Individuals can withdraw money they have contributed at any time tax-free and penalty-free, but any amount they take out over and above what they have contributed (that is, if they dip into their earnings) is subject to income tax plus a 10% penalty if the individual is under the age of 59½. All withdrawals (contributions and earnings) made after the age of 59½ are tax-free and penalty-free provided it has been at least five years since the individual first opened and contributed to his/her Roth IRA.
Contributions are limited to US$5,500 (US$6,500 for individuals over 50 years of age) in the 2015 tax year, and may be restricted based on an individual’s income and filing status. Individuals with Adjusted Gross Income (AGI) of up to US$116,000 (for single tax filers) or up to US$183,000 (for married couples filing jointly) may contribute to the maximum allowed. The contribution limit is phased out for those individuals who have an AGI between US$183,000 and US$193,000 (married couples filing jointly) and between US$116,000 and US$131,000 (single tax filers). An IRA can only be funded with cash or cash equivalents.

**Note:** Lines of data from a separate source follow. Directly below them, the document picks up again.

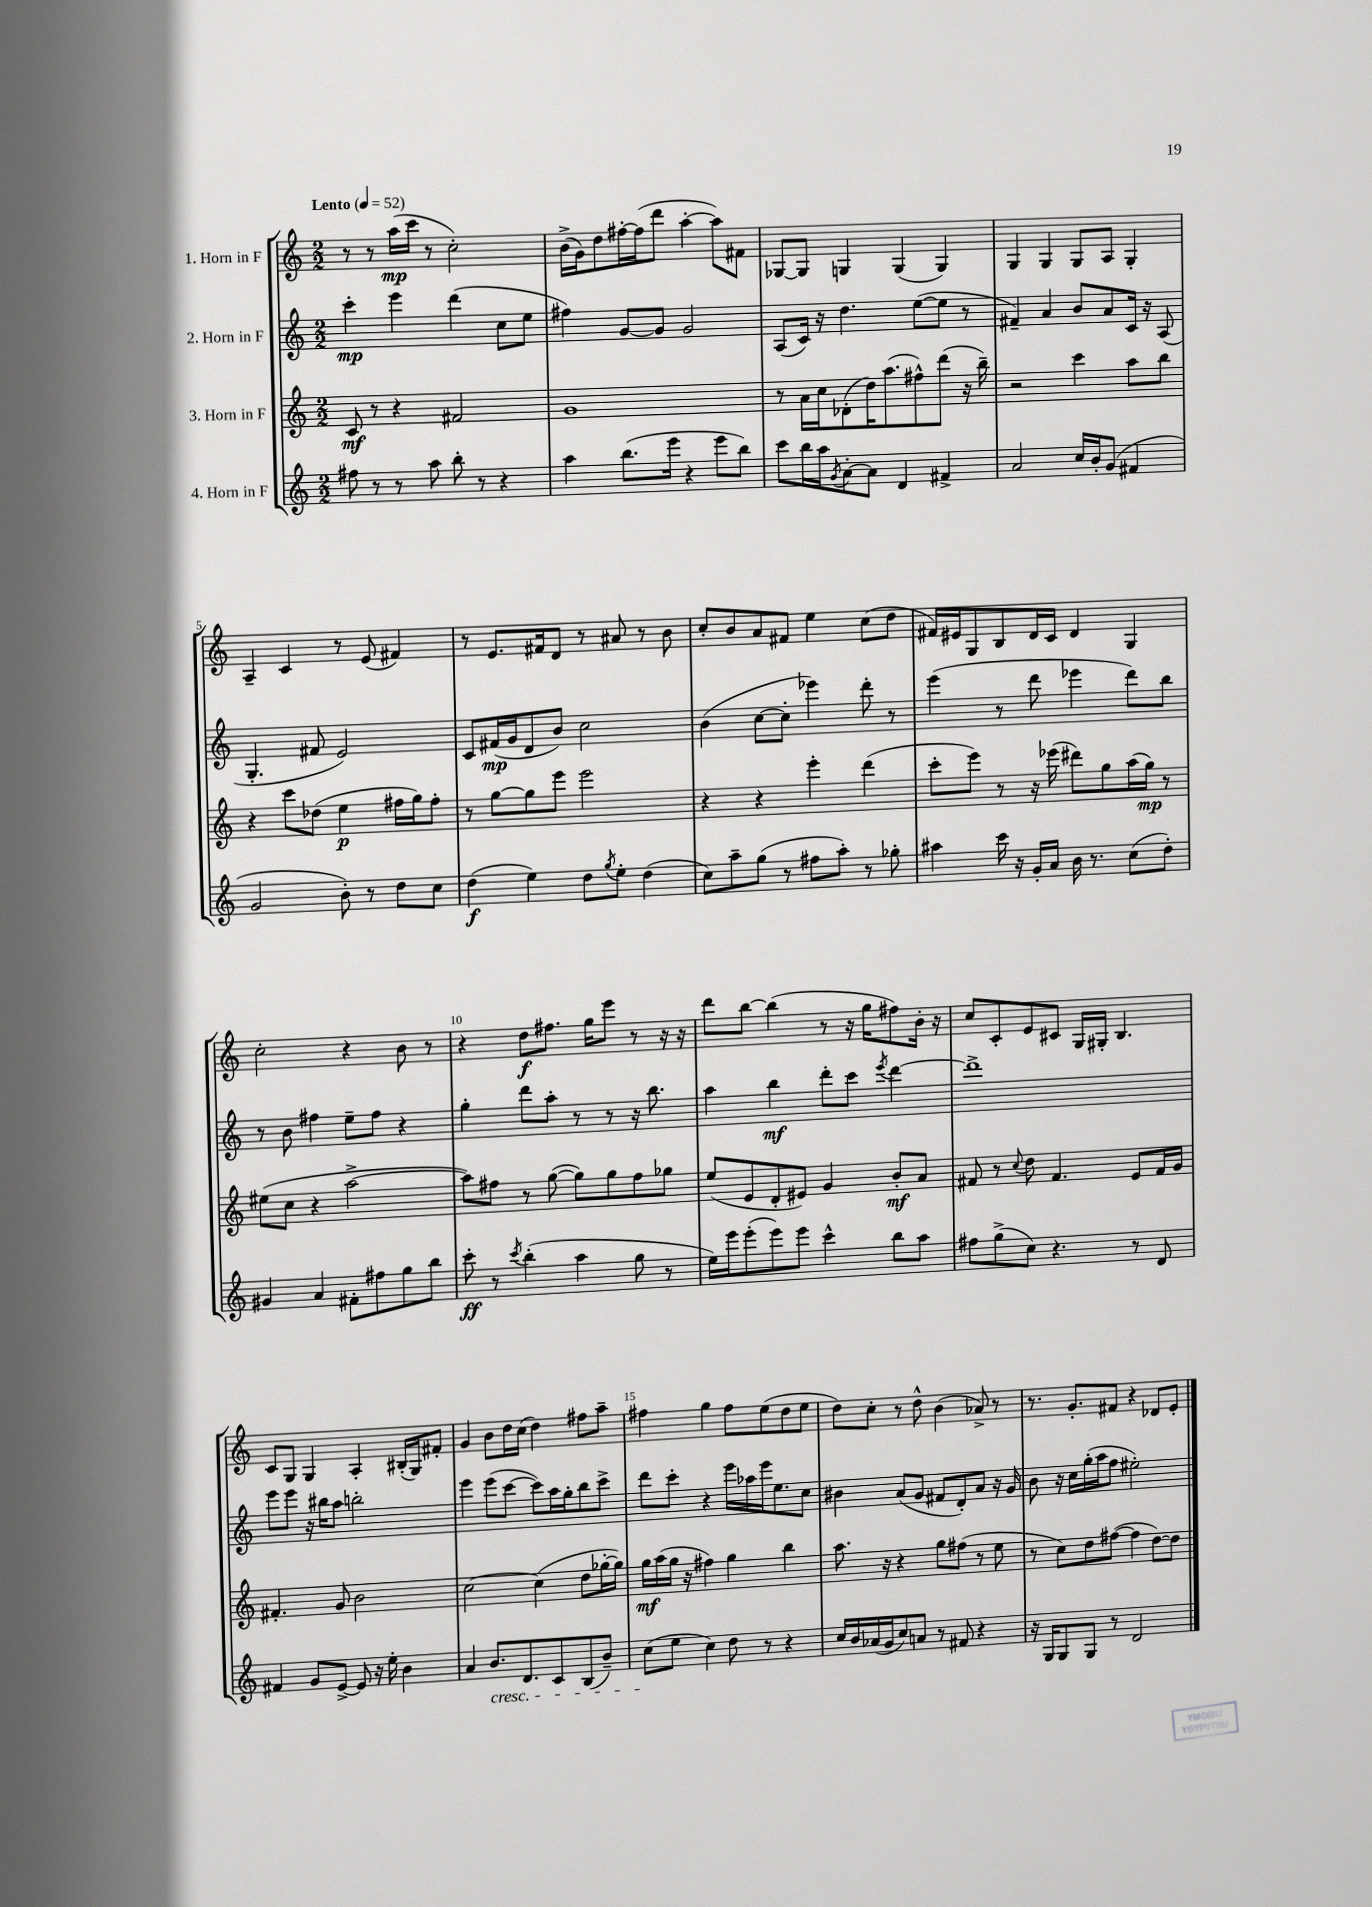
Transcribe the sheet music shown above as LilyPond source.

<<
\new StaffGroup <<
\new Staff = "s0" \with { instrumentName = "1. Horn in F" } {
    \clef treble \key c \major \numericTimeSignature \time 2/2 \tempo "Lento" 4 = 52
    r8 r8 a''16\mp( c'''16 r8 c''2-.) |
    b'16->( g'16) d''8 fis''16~-. fis''16( d'''8 a''4~-. a''8) fis'8 |
    ges8~ ges8 g4 g4( g4) |
    g4 g4 g8 a8 g4-. |
    a4-- c'4 r8 e'8( fis'4) |
    r8 e'8. fis'16 d'8 r8 ais'8 r8 b'8 |
    c''8-. b'8 a'8 fis'8 e''4 c''8( d''8 |
    fis'16) eis'16 g8 b8 d'16 c'16 d'4 g4 |
    c''2-. r4 b'8 r8 |
    r4 d''8\f fis''8. g''16 e'''8 r8 r16 r16 |
    d'''8 b''8~ b''4( r8 r16 g''16 fis''8) b'16-. r16 |
    c''8 c'8-. e'8 cis'8 g16 gis16-. b4. |
    c'8 g8 g4 a4-. bis16-.( g16) fis'8-. |
    g'4 b'8 d''16 c''16( d''4) fis''8 a''8-- |
    fis''4 g''4 fis''8 e''8( d''8 e''8 |
    d''8) c''8-. r8 d''8-^ b'4( aes'8->) r8 |
    r8. g'8.-. fis'8 r4 des'8 e'8-. \bar "|." |
}
\new Staff = "s1" \with { instrumentName = "2. Horn in F" } {
    \clef treble \key c \major \numericTimeSignature \time 2/2
    c'''4-.\mp e'''4 d'''4( c''8 e''8 |
    fis''4) g'8~ g'8 g'2 |
    a8( c'16) r16 d''4. e''8~( e''8 r8 |
    fis'4--) a'4 b'8 a'8 c'16 r16 a8( |
    g4.-. fis'8 e'2) |
    c'8 fis'16\mp( g'16 d'8 b'8) c''2 |
    b'4( c''8~ c''8-. ees'''4) d'''8-. r8 |
    e'''4( r8 d'''8 ees'''4 d'''8) b''8 |
    r8 b'8 fis''4 e''8-- fis''8 r4 |
    g''4-. d'''8 a''8-. r8 r8 r16 b''8. |
    a''4 b''4\mf d'''8-. c'''8 \acciaccatura { e'''8 } d'''4~ |
    d'''1-> |
    e'''8 e'''8 r16 bis''16 a''8 b''2-. |
    e'''4 e'''8( c'''8~ c'''8) a''16 g''16-. b''8 c'''8-> |
    d'''8 c'''8-. r4 e'''16 aes''16 e'''16 e''8. c''8 |
    bis'4 a'8( g'8 fis'8 d'8-.) a'8 r16 g'16 |
    b'8 r16 c''16 g''16-.( a''16 f''8 eis''2-.) \bar "|." |
}
\new Staff = "s2" \with { instrumentName = "3. Horn in F" } {
    \clef treble \key c \major \numericTimeSignature \time 2/2
    c'8\mf r8 r4 fis'2 |
    g'1 |
    r8 a'16 c''16 des'8-.( d''16) a''8.( fis''8-^) d'''8( r16 b''16--) |
    r2 c'''4 a''8 b''8 |
    r4 c'''8 des''8( e''4\p fis''16 g''16) fis''8-. |
    r8 g''8~ g''8 e'''8 e'''2 |
    r4 r4 e'''4-. d'''4( |
    c'''8-. e'''8) r8 r16 ees'''16( dis'''8) g''8 a''16( g''16\mp) r8 |
    eis''8( c''8 r4 a''2~-> |
    a''8) fis''8 r8 g''8~( g''8) g''8 fis''8 ges''8 |
    e''8( e'8 d'8-. eis'8) g'4 b'8-.\mf a'8 |
    fis'8 r8 \appoggiatura { c''8 } d''8 fis'4. e'8 fis'16 g'16 |
    fis'4.-. g'8 b'2 |
    c''2~ c''4( d''8 ges''16~-. ges''16) |
    g''16\mf a''16( g''16 r16 fis''4) g''4 b''4 |
    a''8. r16 r4 g''8 fis''8( r8 e''8 |
    r8 c''8) d''8 fis''8~( fis''4 d''8~) d''8 \bar "|." |
}
\new Staff = "s3" \with { instrumentName = "4. Horn in F" } {
    \clef treble \key c \major \numericTimeSignature \time 2/2
    fis''8 r8 r8 a''8 b''8-. r8 r4 |
    a''4 b''8.( e'''16 r4 e'''8 b''8) |
    c'''8 b''16 a''16 \acciaccatura { g'8 } a'8~-. a'8 d'4 fis'4-> |
    a'2 c''16 b'16-. g'8( fis'4 |
    g'2 b'8-.) r8 d''8 c''8 |
    d''4\f( e''4) d''8 \acciaccatura { g''8 } e''8-. d''4( |
    c''8) a''8-- g''8( r8 fis''8 a''8-.) r8 ges''8-. |
    ais''4 c'''16 r16 g'16-. a'16 b'16 r8. c''8( d''8-.) |
    gis'4 a'4 fis'8-. fis''8 g''8 b''8 |
    c'''8-.\ff r8 \acciaccatura { c'''8 } b''4-.( a''4 g''8 r8 |
    e''16) e'''16 e'''8-.( e'''8) e'''8 c'''4-^ b''8 a''8 |
    fis''8 g''8->( c''8) r4. r8 d'8 |
    fis'4 g'8 e'8~-> e'8 r16 e''16-. b'4 |
    a'4 b'8.\cresc d'8. c'8 b8( b'8--) |
    c''8\!( e''8 c''4) d''8 r8 r4 |
    c''16 b'16 aes'16( g'16 c''8) a'8 r8 fis'8 r4 |
    r16 g16 g8 g8 r8 d'2 \bar "|." |
}
>>
>>
\layout { \context { \Score \override BarNumber.break-visibility = ##(#f #t #t) barNumberVisibility = #(every-nth-bar-number-visible 5) } }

The Cato Institute, a Washington-based public policy research organization, commented that the Roth IRA is similar to the TSFA, but far inferior. The think tank said, “Why are we letting Canadians have all the fun? Everyone agrees that Americans don’t save enough, so why don’t we kick-start a home-grown savings revolution with a U.S. version of TFSAs?”
TFSAs appeal to just about everyone.
Low- and modest-income individuals like TFSAs because withdrawals and investment returns earned in the account will not affect their eligibility for federal tax credits and benefits, such as the Canada Child Tax Benefit and the Guaranteed Income Supplement. They have a greater incentive to save for their retirement years and for other short-term needs.
Seniors, in particular, like TFSAs because they can no longer contribute to an RRSP after December 31st of the year they turn 71 years of age.
Younger savers can use TFSAs to help fund their first home purchase or post-secondary education.
Canadians who have made the maximum contribution to their RRSP have another tax-effective saving vehicle.
The proposal to double the TFSA contribution limit raises concern about fiscal costs and distributional equity, but on a broader scale, higher household saving provides funds for new capital investment and business expansion needed to promote economic growth. Additionally, accumulated TFSA savings will eventually be spent, generating further economic activity and new tax revenue.
Society as a whole benefits from the enhancement of tax-favoured saving schemes.